Objective: The purpose of this study was to evaluate the potential relationship between QRS-T angle and BP during exercise, which may be indicative of ventricular stretch.

 

Methods: Ambulatory 12-lead 24-hour Holter electrocardiographic monitoring for QRS-T angle measurement was followed by exercise testing with BP (mm Hg) recordings taken preexercise, maximum achieved BP during exercise, and 2 minutes postexercise. Blood pressure recovery was calculated by subtracting the maximal and 2-minute postexercise BPs.
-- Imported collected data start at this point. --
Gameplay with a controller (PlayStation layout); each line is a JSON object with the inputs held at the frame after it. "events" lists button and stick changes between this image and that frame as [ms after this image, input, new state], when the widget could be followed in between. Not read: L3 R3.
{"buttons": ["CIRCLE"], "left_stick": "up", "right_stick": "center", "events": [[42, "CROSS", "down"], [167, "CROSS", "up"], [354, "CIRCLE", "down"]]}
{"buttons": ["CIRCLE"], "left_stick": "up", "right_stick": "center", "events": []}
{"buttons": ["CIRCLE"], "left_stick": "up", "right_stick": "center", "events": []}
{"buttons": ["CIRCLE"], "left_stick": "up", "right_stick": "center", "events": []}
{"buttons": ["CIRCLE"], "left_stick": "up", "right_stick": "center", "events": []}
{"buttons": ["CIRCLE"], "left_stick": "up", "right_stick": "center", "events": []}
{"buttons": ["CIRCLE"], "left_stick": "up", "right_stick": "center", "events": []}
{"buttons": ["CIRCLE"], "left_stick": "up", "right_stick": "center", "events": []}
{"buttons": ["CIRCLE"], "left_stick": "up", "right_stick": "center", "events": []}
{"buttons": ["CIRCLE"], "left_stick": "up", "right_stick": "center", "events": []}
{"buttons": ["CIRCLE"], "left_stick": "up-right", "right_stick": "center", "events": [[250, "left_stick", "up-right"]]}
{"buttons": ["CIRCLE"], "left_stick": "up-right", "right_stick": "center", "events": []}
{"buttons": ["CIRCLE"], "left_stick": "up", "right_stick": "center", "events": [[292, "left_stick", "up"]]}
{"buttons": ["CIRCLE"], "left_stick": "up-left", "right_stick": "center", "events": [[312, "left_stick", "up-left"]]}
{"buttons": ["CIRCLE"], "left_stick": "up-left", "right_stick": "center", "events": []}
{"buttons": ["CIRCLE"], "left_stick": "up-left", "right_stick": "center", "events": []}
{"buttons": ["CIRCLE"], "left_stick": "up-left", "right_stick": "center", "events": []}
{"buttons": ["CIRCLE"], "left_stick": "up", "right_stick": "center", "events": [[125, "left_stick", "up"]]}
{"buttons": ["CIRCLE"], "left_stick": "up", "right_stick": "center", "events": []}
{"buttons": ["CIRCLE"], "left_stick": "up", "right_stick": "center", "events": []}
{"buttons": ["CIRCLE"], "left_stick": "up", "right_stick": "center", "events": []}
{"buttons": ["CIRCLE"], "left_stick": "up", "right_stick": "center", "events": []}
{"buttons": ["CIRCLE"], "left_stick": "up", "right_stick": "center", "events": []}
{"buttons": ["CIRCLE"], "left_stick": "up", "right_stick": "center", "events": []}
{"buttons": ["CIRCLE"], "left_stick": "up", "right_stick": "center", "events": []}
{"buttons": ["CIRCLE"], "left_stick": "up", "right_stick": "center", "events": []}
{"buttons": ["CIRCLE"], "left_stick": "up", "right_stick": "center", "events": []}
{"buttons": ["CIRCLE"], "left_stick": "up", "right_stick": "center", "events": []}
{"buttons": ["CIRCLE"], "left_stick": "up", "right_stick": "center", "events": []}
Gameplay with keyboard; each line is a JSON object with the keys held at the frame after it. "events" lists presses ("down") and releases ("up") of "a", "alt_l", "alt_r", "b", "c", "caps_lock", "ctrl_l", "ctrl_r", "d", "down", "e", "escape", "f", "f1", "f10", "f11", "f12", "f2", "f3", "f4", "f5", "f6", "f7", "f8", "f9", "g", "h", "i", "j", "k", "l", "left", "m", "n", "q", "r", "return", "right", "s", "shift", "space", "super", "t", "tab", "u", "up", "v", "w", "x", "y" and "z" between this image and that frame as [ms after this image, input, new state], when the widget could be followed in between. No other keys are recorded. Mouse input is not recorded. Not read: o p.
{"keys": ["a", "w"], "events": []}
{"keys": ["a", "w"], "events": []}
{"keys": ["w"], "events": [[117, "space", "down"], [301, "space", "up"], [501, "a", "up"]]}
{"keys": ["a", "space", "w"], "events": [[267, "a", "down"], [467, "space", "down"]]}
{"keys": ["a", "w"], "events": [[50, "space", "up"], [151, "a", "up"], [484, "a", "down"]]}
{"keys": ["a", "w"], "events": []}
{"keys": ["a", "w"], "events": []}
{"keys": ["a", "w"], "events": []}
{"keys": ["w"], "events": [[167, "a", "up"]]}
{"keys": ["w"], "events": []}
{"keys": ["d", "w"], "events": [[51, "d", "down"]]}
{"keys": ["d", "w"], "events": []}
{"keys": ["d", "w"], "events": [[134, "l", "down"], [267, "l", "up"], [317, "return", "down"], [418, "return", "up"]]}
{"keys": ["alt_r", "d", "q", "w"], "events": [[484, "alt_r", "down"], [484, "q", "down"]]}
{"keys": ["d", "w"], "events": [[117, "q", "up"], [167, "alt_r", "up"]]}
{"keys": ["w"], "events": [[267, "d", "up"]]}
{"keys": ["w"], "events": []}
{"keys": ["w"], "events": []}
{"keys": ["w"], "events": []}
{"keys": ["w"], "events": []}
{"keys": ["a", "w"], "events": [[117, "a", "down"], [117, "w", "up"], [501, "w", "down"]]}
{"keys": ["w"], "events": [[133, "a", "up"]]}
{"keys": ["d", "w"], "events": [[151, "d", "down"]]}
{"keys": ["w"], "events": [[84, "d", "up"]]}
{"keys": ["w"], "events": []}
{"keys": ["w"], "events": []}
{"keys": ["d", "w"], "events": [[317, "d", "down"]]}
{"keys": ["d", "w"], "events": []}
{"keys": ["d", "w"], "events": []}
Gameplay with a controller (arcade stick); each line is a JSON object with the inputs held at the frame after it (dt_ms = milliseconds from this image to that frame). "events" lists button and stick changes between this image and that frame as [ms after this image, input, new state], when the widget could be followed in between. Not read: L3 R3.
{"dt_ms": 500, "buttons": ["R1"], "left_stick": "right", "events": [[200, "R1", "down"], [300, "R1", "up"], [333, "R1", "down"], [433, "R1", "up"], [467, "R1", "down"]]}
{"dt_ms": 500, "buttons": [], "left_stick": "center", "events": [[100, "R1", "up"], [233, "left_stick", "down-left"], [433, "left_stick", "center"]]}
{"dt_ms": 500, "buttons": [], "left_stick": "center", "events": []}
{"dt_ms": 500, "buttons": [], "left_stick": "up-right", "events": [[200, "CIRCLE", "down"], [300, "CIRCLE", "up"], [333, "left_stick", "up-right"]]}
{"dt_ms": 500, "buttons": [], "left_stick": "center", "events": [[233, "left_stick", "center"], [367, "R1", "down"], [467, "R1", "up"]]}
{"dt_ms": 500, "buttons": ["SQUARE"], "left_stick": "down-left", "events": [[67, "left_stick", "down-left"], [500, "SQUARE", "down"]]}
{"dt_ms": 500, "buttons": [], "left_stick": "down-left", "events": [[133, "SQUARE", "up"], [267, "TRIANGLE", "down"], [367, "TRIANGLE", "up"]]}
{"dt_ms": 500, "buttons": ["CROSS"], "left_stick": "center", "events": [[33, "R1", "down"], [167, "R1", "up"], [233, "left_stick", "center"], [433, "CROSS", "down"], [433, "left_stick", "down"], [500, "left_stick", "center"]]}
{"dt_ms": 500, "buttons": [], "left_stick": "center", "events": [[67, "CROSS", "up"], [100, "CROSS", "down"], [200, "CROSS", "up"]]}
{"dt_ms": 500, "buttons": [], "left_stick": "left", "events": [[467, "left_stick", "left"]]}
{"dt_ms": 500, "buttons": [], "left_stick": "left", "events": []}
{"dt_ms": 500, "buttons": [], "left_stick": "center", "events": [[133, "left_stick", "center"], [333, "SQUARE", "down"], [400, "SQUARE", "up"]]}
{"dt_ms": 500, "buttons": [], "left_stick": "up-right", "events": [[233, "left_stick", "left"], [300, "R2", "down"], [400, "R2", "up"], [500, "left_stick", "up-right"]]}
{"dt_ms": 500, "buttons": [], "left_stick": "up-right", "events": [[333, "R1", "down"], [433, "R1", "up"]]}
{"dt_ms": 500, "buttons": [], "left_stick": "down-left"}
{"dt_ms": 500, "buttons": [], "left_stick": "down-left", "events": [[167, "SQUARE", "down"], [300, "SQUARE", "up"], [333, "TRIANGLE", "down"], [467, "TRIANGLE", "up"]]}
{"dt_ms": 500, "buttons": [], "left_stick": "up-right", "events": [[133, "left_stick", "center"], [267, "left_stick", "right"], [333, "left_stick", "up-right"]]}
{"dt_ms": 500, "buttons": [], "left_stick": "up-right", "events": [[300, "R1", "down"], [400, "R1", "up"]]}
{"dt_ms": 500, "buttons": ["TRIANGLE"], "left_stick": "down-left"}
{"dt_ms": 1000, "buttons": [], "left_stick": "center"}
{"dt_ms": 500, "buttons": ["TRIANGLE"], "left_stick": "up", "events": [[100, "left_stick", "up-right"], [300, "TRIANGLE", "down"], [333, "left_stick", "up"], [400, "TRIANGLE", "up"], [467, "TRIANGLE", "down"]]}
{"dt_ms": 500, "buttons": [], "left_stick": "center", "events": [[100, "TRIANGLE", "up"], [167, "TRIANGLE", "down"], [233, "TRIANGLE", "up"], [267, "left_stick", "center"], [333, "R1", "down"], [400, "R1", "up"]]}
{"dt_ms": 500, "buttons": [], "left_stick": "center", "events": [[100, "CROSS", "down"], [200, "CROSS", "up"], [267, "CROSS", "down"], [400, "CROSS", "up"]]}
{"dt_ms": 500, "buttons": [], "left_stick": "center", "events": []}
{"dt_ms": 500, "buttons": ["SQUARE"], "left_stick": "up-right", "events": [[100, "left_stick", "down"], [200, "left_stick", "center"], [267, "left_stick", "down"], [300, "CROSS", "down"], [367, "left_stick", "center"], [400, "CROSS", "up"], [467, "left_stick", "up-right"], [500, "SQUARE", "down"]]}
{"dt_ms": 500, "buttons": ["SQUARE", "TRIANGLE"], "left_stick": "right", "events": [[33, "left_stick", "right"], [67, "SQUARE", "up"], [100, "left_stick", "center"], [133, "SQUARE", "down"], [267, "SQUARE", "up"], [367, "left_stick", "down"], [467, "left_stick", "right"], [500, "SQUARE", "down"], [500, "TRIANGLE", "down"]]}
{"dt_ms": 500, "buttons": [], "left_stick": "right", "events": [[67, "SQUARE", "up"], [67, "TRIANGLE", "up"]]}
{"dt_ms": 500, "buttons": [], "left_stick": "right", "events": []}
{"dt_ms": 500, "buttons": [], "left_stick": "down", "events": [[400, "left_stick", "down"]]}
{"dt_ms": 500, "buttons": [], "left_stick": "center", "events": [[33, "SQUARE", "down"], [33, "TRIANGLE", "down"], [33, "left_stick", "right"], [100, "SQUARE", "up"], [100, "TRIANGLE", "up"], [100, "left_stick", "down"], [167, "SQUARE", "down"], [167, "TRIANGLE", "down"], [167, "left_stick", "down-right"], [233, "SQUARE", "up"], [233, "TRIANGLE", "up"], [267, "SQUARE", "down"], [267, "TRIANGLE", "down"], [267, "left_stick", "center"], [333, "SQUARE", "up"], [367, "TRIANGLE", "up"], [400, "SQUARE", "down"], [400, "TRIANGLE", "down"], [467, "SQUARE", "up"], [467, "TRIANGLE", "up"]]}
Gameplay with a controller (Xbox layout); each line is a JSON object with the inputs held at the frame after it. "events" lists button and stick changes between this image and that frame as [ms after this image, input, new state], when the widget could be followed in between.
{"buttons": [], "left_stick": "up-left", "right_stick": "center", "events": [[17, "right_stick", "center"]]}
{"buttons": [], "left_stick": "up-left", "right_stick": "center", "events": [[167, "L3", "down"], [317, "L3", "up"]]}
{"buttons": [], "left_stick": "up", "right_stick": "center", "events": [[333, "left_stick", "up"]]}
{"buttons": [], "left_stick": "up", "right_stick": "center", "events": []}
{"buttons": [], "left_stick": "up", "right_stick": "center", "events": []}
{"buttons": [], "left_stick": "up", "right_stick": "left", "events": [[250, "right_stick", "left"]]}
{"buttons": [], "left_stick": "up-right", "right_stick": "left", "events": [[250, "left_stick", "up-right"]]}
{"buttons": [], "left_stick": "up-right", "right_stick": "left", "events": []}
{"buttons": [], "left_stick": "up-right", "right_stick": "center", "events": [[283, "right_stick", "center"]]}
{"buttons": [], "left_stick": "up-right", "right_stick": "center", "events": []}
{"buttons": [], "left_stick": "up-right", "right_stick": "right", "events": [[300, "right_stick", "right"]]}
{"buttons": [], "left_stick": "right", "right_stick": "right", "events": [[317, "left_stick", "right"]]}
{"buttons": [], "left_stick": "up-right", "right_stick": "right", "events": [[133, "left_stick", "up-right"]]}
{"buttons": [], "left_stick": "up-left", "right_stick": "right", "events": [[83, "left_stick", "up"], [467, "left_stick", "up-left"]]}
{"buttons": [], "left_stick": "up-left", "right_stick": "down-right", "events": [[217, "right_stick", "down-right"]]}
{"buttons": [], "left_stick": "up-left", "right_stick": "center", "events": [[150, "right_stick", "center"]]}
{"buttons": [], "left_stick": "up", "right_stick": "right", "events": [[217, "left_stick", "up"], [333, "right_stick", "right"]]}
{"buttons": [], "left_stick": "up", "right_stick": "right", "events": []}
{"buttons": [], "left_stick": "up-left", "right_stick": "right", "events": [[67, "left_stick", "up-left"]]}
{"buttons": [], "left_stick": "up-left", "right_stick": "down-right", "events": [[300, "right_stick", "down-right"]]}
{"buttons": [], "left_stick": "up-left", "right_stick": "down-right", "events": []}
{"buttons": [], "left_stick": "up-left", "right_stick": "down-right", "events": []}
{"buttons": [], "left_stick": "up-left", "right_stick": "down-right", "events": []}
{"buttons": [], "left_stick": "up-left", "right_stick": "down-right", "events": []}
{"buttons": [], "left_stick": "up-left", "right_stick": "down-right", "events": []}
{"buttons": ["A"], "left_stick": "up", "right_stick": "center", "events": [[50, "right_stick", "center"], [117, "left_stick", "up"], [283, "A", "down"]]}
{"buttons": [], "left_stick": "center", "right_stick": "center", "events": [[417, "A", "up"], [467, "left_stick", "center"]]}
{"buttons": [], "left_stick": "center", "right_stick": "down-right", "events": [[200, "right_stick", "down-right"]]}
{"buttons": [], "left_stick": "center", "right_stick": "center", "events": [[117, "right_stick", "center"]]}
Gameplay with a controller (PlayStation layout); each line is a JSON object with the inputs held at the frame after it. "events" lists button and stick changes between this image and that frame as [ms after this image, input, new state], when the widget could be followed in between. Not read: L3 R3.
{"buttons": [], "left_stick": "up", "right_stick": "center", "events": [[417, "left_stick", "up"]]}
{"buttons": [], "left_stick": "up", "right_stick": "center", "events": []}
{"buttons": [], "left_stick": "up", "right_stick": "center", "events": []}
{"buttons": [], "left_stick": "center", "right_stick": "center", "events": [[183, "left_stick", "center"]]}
Means (+/- standard deviation) and percentages are presented. Pearson correlations (r) among all QRS-T angles and all BP measures were performed. One-way analysis of variance was conducted on classification of QRS-T angle and all BP measures.

 

Results: One hundred eleven firefighters (95.5% male; mean age, 44 years) were included in this analysis. Twenty-seven percent of the firefighters had either a borderline (100[degrees]-139[degrees]) or widened (>=140[degrees]) QRS-T angle. Although the analysis of variance was not statistically significant, a near-statistically significant negative correlation existed between QRS-T angle and maximum diastolic BP (r = -0.190, P = .05), and a statistically significant relationship existed between QRS-T angle and postexercise diastolic BP (r = -0.261, P = .008).

 

Conclusions: A negative correlation existed between QRS-T angle and maximal diastolic BP and postexercise diastolic BP. Lower maximum diastolic BP during and after exercise may be a sign of poor ventricular stretch. A widened spatial QRS-T angle may represent poor ventricular stretch.